IAG did not provide an update on its plan to acquire Irish airline Aer Lingus, a process which is currently stalled pending a decision by the Government as it analyses the €1.4bn bid for the airline.

The airline group, which is in the process of trying to acquire Aer Lingus to expand its stable of carriers, on Thursday reported an underlying operating profit of €25m for the three months ended March 31.

That compared to the loss of €150m made last year and an analyst consensus forecast for a loss of €3m.

European airlines tend to run at a loss in the winter first quarter of the year when fewer customers fly, and earlier on Thursday IAG's rival Air France-KLM reported an operating loss of 417 million euros.

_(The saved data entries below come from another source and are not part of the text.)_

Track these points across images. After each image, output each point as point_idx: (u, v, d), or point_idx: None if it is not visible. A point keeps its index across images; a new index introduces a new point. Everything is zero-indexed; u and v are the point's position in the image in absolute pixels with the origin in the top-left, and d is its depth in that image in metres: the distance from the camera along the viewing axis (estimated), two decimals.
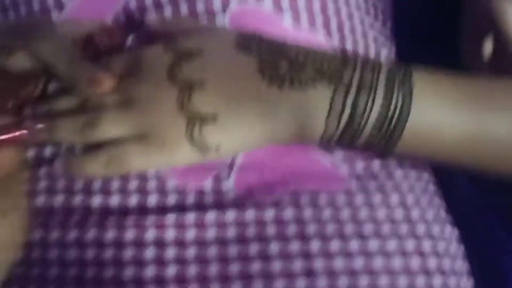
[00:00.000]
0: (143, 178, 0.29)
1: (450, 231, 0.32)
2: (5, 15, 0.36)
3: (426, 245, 0.29)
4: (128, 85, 0.28)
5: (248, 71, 0.27)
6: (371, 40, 0.37)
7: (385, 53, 0.39)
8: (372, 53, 0.37)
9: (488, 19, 0.45)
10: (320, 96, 0.26)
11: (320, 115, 0.26)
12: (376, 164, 0.33)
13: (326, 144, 0.28)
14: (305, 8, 0.34)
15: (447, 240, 0.31)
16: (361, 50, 0.36)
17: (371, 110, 0.26)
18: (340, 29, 0.35)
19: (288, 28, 0.34)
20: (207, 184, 0.30)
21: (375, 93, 0.26)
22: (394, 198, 0.31)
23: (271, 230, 0.28)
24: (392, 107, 0.26)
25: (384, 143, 0.27)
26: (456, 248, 0.31)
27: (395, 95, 0.26)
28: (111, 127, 0.27)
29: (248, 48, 0.27)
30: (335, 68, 0.26)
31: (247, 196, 0.30)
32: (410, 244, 0.29)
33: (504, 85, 0.29)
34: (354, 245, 0.28)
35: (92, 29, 0.32)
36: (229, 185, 0.30)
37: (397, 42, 0.48)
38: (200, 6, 0.33)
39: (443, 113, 0.27)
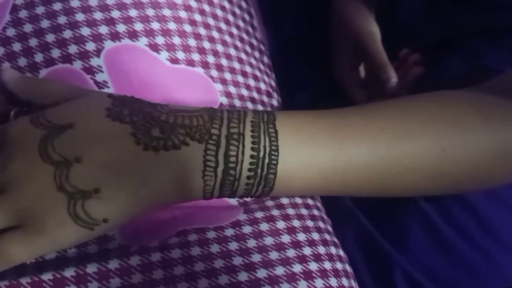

IAG maintained a forecast for operating profit of 2.2 billion in 2015, which it upgraded in February on the back of Iberia's return to growth and cost control across the company.

The airline said that the rate of profit improvement would slow in the second quarter due to the timing of Easter and an adverse fuel price comparison with the same period last year.

In the first three months of the year, fuel costs were down 11 percent on a constant currency basis, IAG said, helped by more efficient aircraft.